China has been wonderful so far! We’ve seen and experienced so many things already that it feels like we’ve been here much longer than we have. We visited an art district in Beijing. This is basically a small town inhabited only by artists and their studios. There is something to be said about an intentional community dedicated to artists. I, and several other people, said we would love to live in place like that. The language barrier between us and the artists made it a bit more difficult to understand what they were trying to say though their art. I know that art is supposed to speak to everyone and you shouldn’t need words to understand it, but it is hard to take meaning from something created by someone who lives such a different life than mine. I wish I knew more about the artists, and I had a chance to learn more about them, but was too scared to ask questions.
We climbed the Great Wall! I’m still a little amazed that we climbed such a feat of mankind. It was odd, though, because we had some local farmers with us (they followed us, we didn’t invite them) and they were very nice and helpful until we said we wanted to buy t-shirts. Once the words left our lips, the farmers descended on us like vultures and we were the road kill. They wanted 120 Yuan ($20) for the t-shirts, which was a huge rip off. Myrrl talked them down to 40 Yuan and we all bought shirts that said “I Climbed The Great Wall.” I said the farmers’ following us was odd because one minute they were our friends (pengyou) and the next minute they were ripping us off. I wanted to buy something from them because that’s how they make their living, but they used such false pretenses, and were so rude about it that I didn’t want to anymore. That is actually how I feel about most vendors I’ve come across in China (unless their goods have fixed prices). They’re so aggressive that I don’t want to buy from them. The vendors that let me be are the ones that I want to buy from.
Back to the Great Wall: It was kind of surreal climbing something that I’ve seen so many pictures of and heard so many stories about. It was beautiful and huge and amazing! It was sobering to think of all the people that died making the Great Wall, though. How many other “feats of mankind” have required such sacrifices to be made? The question that I found myself asking was “Is it worth it?”
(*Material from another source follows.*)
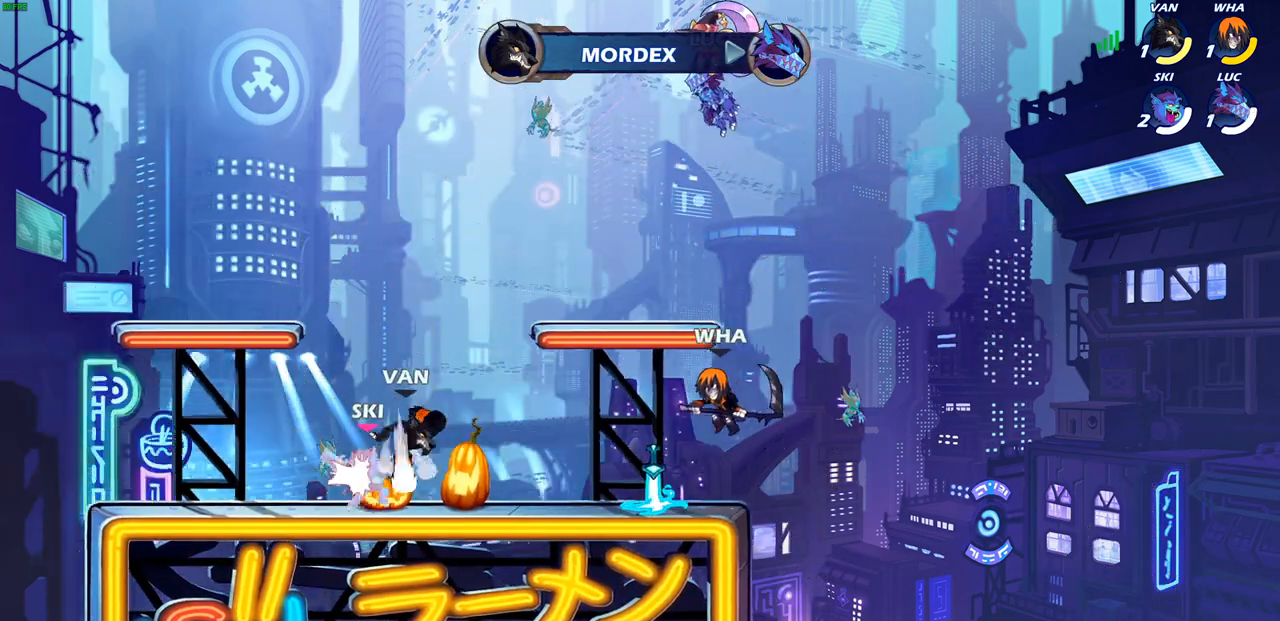
{"buttons": [], "left_stick": "center", "right_stick": "center", "events": []}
My legs are insanely sore from climbing the Wall. Most of the steps were as high as my knees. Did I mention that I wasn’t expecting the Wall to be so up and down? Pictures always make it look like a smooth, rolling walk. Reality, how you have fooled me! The rest of that day was filled with small comforts: pizza, cats, and good conversation.
So ends our first week in China. I haven’t really felt culture shock yet, although that’s not to say that I haven’t been shocked by some of the cultural norms. Some of the habits in China really surprised me at first; for example, people spit everywhere! They even spit inside, where they work. Many children walking around the streets can be seen wearing pants missing the crotch and butt area. This was a bit shocking, but I suppose it makes sense: the children can easily relieve themselves anywhere, but it still freaks me out when I see a little boy peeing onto a tree on the side of the street.
Traffic is another thing that is very different from America. It’s actually a little terrifying. Unlike in America, vehicles have the right-of-way in China. This does not make sense to me because it causes so many more pedestrian casualties and is just so dangerous. Myrrl says not to run across the street because it confuses the drivers, but I don’t know what else to do if you need to get out of the street.